While the subject matter of the present invention has been described with specific preferred embodiments, it is evident that many alternatives and variations will be apparent to those skilled in the semiconductor arts. For example, all doping types may be reversed. Isolation layer 24 may be any type of layer that provides isolation between layer 25 and substrate 33, including a semiconductor dielectric, such as silicon dioxide. Although semiconductor region 29 is described as being formed by doping a portion of an epitaxial layer, region 29 may be formed by various well-known techniques. Furthermore, the doping described for isolation layer 24 may be replaced by other techniques that sufficiently suppress or reduce carrier lifetime within layer 24 to inhibit enabling the bipolar transistor.
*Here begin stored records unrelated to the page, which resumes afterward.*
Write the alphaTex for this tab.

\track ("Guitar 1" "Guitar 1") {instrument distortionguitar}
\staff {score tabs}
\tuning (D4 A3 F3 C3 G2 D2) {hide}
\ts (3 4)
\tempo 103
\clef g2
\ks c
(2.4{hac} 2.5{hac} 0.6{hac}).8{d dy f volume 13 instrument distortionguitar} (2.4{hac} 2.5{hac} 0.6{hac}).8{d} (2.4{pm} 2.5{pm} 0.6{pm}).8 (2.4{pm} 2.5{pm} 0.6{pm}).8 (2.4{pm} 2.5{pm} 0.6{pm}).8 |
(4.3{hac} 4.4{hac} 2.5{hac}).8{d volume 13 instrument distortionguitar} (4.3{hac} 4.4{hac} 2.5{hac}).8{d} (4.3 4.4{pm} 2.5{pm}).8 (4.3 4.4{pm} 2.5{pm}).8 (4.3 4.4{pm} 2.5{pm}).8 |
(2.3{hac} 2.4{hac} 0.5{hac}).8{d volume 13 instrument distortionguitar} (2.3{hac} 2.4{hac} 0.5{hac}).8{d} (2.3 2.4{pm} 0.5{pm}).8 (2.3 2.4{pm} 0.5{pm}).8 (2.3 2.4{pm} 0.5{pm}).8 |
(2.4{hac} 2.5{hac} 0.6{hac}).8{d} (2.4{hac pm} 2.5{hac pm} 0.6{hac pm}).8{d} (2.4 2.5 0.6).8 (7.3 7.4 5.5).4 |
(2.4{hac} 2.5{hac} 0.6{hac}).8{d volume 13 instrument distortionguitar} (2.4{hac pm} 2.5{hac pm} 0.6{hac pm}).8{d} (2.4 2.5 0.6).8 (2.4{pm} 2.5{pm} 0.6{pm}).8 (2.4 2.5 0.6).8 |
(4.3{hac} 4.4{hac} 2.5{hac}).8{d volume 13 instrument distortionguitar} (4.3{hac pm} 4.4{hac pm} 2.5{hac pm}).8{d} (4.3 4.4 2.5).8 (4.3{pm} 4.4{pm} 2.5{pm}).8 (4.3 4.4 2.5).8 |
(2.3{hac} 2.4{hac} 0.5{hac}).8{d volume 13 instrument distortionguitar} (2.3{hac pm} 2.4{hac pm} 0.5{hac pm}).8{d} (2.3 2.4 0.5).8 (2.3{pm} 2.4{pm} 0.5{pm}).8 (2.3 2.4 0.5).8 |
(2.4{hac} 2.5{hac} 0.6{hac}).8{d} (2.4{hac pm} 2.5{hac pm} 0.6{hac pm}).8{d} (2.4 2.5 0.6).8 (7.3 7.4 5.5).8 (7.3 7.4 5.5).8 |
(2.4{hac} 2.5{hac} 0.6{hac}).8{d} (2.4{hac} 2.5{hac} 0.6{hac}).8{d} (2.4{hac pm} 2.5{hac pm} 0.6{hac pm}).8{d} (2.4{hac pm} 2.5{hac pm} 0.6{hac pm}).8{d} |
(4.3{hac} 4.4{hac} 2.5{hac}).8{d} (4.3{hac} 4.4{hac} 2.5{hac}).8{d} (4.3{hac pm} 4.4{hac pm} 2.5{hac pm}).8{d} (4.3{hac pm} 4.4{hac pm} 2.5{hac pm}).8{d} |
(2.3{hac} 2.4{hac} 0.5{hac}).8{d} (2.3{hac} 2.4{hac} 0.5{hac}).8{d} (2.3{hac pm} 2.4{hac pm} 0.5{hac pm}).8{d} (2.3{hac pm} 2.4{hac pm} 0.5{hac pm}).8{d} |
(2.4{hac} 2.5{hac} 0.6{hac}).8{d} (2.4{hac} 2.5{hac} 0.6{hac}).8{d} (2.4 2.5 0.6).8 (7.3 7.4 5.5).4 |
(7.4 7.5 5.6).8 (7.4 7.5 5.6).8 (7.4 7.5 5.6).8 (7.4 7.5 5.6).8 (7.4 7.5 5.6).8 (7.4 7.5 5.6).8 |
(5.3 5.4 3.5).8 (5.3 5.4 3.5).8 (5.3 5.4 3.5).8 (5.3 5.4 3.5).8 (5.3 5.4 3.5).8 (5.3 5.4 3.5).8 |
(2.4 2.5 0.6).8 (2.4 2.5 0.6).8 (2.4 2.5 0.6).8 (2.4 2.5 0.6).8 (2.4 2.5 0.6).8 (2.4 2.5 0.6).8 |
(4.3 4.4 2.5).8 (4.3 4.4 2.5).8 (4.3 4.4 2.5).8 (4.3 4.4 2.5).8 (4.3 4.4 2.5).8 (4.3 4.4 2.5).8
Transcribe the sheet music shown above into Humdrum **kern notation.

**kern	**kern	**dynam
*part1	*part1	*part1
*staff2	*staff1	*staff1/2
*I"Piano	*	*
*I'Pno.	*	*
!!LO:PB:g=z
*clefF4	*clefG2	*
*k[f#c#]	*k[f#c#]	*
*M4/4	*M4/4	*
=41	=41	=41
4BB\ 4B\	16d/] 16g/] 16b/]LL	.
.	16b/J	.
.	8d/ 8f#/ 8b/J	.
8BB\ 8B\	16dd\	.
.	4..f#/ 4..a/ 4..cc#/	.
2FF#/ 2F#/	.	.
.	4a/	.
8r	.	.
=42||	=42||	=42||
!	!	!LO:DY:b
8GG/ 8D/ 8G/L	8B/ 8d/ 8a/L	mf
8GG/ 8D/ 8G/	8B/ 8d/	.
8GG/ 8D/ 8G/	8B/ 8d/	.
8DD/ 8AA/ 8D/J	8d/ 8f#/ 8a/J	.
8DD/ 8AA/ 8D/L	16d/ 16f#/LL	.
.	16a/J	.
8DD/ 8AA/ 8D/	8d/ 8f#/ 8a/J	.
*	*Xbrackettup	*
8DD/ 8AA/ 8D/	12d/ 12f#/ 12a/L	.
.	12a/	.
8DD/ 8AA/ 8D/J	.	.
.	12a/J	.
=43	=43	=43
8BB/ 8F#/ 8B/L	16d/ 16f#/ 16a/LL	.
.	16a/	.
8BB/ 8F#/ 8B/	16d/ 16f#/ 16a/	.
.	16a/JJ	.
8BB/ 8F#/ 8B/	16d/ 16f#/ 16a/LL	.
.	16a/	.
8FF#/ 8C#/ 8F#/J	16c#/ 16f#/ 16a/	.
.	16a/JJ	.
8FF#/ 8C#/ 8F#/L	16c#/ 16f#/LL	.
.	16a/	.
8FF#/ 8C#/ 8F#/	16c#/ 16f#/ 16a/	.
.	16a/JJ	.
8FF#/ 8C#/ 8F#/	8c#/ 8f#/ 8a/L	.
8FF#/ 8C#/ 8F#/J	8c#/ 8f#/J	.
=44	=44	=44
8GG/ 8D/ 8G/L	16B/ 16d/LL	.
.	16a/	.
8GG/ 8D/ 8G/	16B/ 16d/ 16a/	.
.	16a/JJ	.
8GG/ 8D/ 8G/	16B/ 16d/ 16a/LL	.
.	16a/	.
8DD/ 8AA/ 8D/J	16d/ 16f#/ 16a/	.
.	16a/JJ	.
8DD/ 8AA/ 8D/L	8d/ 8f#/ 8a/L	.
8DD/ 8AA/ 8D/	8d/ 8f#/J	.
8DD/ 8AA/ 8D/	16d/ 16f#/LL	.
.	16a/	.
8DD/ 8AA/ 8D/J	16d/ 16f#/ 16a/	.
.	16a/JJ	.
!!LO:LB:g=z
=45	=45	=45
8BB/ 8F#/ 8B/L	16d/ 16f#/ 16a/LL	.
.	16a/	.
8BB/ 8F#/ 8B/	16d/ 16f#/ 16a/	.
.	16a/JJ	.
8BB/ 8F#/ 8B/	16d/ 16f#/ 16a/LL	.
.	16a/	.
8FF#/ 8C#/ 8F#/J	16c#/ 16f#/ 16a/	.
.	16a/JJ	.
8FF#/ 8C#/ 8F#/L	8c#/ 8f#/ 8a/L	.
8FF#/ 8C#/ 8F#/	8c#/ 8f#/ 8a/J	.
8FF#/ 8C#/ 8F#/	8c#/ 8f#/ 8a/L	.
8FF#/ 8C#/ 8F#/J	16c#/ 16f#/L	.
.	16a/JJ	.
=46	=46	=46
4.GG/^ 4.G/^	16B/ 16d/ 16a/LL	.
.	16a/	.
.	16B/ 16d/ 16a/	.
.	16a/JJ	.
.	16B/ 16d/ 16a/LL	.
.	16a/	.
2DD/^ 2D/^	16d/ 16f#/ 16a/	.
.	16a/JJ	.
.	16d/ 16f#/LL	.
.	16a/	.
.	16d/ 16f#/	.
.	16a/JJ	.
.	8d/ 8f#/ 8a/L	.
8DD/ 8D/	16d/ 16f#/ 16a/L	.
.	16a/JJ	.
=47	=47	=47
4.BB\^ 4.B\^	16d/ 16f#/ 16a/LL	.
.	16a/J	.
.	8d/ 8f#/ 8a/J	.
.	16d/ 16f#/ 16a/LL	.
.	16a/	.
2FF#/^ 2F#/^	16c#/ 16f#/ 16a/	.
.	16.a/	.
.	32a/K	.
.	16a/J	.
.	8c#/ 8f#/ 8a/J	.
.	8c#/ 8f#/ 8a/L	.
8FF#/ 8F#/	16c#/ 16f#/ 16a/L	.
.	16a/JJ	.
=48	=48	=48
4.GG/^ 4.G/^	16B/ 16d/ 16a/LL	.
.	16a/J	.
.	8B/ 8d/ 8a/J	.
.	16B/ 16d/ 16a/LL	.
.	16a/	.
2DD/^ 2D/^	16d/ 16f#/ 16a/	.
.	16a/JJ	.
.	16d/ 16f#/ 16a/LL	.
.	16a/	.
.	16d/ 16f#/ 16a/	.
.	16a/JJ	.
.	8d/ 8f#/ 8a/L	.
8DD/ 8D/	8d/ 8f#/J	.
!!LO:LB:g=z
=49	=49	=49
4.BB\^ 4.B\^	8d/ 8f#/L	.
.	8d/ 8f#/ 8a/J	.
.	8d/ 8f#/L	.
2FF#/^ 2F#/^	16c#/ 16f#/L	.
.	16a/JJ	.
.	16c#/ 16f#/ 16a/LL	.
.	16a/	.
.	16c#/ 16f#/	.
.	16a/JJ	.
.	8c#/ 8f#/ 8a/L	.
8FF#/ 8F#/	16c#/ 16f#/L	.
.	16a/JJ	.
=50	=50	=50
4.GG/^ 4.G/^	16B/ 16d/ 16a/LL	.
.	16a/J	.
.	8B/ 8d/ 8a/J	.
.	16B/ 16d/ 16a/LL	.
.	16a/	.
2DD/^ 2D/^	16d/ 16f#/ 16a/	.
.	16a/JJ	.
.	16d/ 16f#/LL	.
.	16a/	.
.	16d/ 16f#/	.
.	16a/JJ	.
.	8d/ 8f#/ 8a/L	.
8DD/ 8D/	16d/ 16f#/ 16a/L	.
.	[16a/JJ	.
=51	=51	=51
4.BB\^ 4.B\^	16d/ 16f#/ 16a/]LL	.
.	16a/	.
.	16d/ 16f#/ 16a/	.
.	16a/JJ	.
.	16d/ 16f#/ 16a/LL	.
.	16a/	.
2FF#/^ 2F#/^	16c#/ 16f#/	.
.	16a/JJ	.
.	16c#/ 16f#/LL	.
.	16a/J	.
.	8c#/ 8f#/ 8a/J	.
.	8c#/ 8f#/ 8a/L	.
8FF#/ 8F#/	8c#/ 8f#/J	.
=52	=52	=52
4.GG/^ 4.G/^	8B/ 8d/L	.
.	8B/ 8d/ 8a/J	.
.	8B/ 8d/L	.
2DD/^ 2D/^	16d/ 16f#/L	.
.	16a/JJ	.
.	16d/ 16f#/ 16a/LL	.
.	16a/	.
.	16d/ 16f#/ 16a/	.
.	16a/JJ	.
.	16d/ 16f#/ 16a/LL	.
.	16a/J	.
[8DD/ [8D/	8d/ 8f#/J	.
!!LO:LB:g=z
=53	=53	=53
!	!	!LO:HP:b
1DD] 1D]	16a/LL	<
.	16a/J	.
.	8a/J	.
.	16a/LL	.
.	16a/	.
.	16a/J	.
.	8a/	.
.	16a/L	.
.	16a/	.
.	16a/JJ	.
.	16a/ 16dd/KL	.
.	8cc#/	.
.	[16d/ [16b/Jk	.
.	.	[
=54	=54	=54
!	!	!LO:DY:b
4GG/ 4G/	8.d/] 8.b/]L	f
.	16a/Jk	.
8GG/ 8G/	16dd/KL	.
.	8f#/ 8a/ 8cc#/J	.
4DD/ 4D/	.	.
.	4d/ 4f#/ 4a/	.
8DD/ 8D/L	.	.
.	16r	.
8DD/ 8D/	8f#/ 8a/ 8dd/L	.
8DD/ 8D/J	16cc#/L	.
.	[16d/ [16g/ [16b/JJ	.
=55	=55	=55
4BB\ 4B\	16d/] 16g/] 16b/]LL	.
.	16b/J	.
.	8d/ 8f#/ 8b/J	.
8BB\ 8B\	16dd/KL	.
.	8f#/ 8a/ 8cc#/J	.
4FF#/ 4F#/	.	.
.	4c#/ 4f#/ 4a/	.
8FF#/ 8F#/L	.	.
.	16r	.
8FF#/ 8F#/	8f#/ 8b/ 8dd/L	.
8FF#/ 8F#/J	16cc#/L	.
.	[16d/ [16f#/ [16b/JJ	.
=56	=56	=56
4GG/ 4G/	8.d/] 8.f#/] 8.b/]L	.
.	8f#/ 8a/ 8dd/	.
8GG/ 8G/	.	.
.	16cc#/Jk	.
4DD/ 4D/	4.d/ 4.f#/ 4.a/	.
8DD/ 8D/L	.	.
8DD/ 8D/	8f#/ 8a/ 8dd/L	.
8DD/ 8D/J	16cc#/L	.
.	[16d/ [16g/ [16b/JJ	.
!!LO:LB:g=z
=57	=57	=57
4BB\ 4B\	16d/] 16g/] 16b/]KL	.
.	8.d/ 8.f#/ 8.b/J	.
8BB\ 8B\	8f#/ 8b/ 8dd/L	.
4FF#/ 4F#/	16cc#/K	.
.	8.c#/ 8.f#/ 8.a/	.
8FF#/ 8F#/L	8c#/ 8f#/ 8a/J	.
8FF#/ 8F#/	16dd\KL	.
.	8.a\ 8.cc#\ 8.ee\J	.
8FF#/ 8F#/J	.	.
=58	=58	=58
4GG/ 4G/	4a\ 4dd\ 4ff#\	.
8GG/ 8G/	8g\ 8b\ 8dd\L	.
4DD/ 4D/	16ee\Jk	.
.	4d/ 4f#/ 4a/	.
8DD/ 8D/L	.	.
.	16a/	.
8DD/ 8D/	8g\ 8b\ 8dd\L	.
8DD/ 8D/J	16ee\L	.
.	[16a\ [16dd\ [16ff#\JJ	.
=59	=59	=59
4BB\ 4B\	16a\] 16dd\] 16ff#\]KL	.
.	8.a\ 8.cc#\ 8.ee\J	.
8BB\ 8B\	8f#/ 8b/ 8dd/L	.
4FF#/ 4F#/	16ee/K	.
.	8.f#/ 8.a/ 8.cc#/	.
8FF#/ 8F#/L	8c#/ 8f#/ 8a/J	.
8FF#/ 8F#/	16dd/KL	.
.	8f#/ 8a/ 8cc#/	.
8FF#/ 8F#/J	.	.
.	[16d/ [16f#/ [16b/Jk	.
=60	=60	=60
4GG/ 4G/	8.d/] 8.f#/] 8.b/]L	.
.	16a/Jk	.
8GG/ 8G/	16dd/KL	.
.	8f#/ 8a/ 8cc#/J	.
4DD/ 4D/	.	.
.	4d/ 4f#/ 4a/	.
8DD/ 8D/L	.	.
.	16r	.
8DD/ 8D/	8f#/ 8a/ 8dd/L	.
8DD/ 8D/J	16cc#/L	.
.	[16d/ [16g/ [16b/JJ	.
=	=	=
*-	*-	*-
Although the device is described herein as being formed on a silicon substrate, one skilled in the art will recognize that other semiconductor materials may be used, including gallium arsenide, silicon carbide, gallium nitride, and other semiconductor materials. Moreover, the word "connected" is used throughout for clarity of description, but is intended to have the same meaning as the word "coupled". Accordingly, "connected" should be interpreted to include direct connections or indirect connections.

Claims (3)

1. A method of forming an ESD device, comprising:

forming a first semiconductor layer overlying the semiconductor substrate;

forming a plurality of diodes with at least a portion of each diode within the first semiconductor layer;

forming a plurality of first blocking structures extending through the first semiconductor layer, wherein separate blocking structures of the plurality of first blocking structures surround a perimeter of each diode of the plurality of diodes to inhibit current flow laterally through the first semiconductor layer between the plurality of diodes; and

forming a conductor extending from within the first semiconductor layer into the semiconductor substrate.

2. The method of claim 1, further comprising: forming a second barrier structure extending through the first semiconductor layer and into the semiconductor substrate, wherein a perimeter of the second barrier structure surrounds the plurality of diodes and surrounds the plurality of first barrier structures, wherein the conductor is outside the perimeter of the second barrier structure.

3. The method of claim 1, further comprising: a conductor layer formed below the first semiconductor layer, and further comprising: an isolation layer formed between the conductor layer and the semiconductor substrate; and

the semiconductor substrate, the isolation layer, and the first semiconductor layer are formed to have a first conductivity type, and the conductor layer is formed to have a second conductivity type.